Open JunsolKim opened 2 years ago

JunsolKim commented 2 years ago

Post questions here for this week's exemplary readings: 1.  Palakodety, Shriphani, Ashiqur R. KhudaBukhsh, Jaime G. Carbonell. “Mining Insights from Large-Scale Corpora Using Fine-Tuned Language Models”. Frontiers in Artificial Intelligence and Applications, Volume 325: ECAI 2020

pranathiiyer commented 2 years ago

Like many problems that deal with multi-lingual data, the authors mention that they encountered an out of vocabulary rate of almost 75% when compared against a pre-trained BERT model. How do we deal with out of vocabulary problems when dealing with different languages or different dialects of the same language?

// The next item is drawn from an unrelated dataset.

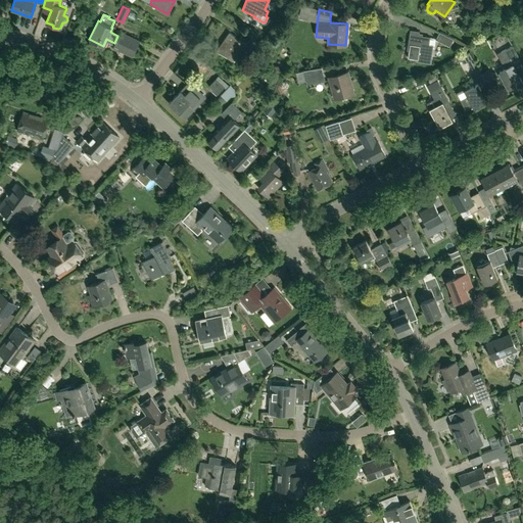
[(430,63),(433,45),(429,44),(430,37),(419,35),(420,31),(411,30),(409,44),(411,44),(408,57),(417,58),(417,61),(430,63)]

isaduan commented 2 years ago

Should we be surprised that, even though BERT cannot account for negation, e.g. cannot separate 'not good' from 'good', removing valence shifters does not change the results?

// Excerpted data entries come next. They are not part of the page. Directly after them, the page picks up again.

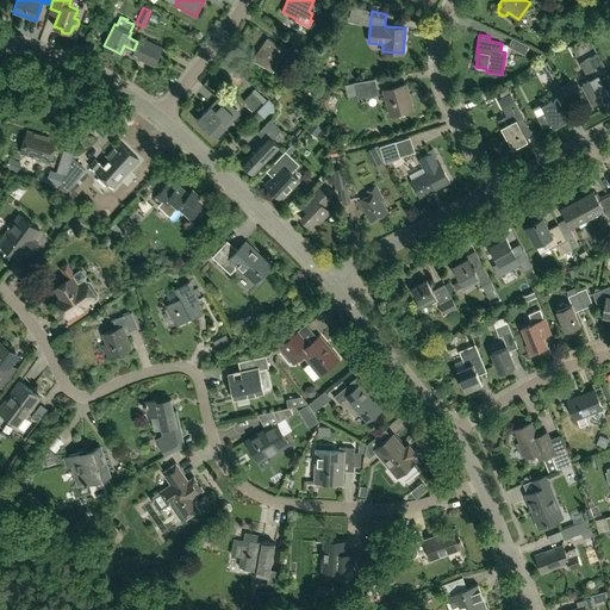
[(137,42),(134,50),(131,55),(154,66),(162,48),(139,37),(137,42)]
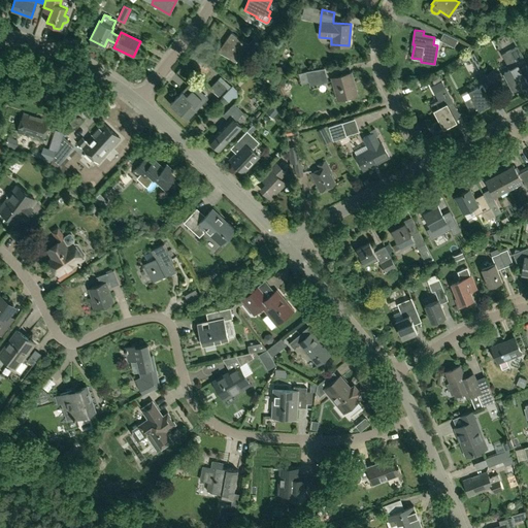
[(249,44),(231,32),(219,50),(235,62),(248,45),(255,51),(253,55),(258,58),(268,46),(264,43),(254,36),(251,41),(249,44)]
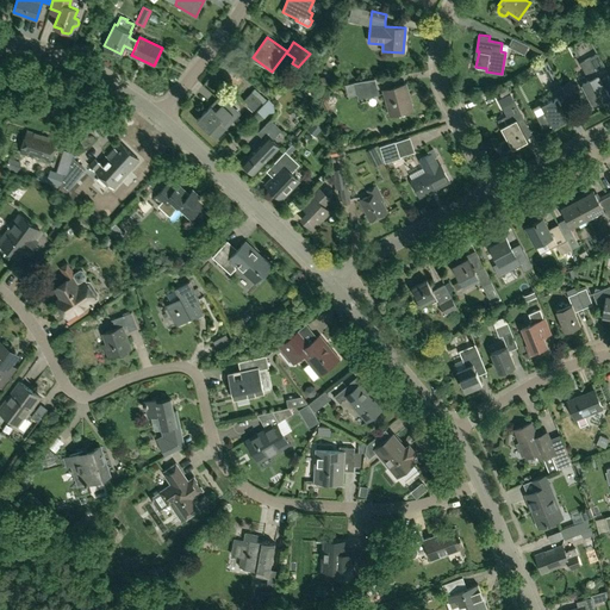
[(524,55),(528,45),(512,37),(508,47),(524,55)]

GabeNicholson commented 2 years ago

In one of their robustness checks for the Religious Hatred section, they compare the number of hate words associated with religious tokens with the normal number of hate words in other random 4-gram sequences. But I think it would have been more accurate to sample from a part of the corpus which was also derogatory toward the other side. Something along the lines of tokens that explicitly mention the other party.

sudhamshow commented 2 years ago

I am curious about the legitimacy of using pre-trained models for mining niche insights (extremely specific relational questions like - 'Dante was born in _____'. Doesn't this lead to memorisation and result in overfitting on the training data?

Emily-fyeh commented 2 years ago

I like how this paper addresses the possible solution to negation and the intent to adjust BERT for the short, messy YouTube comments. For me I would like to know how these comments are related to the theme and the timeline of the original videos, also the context (neighboring comments).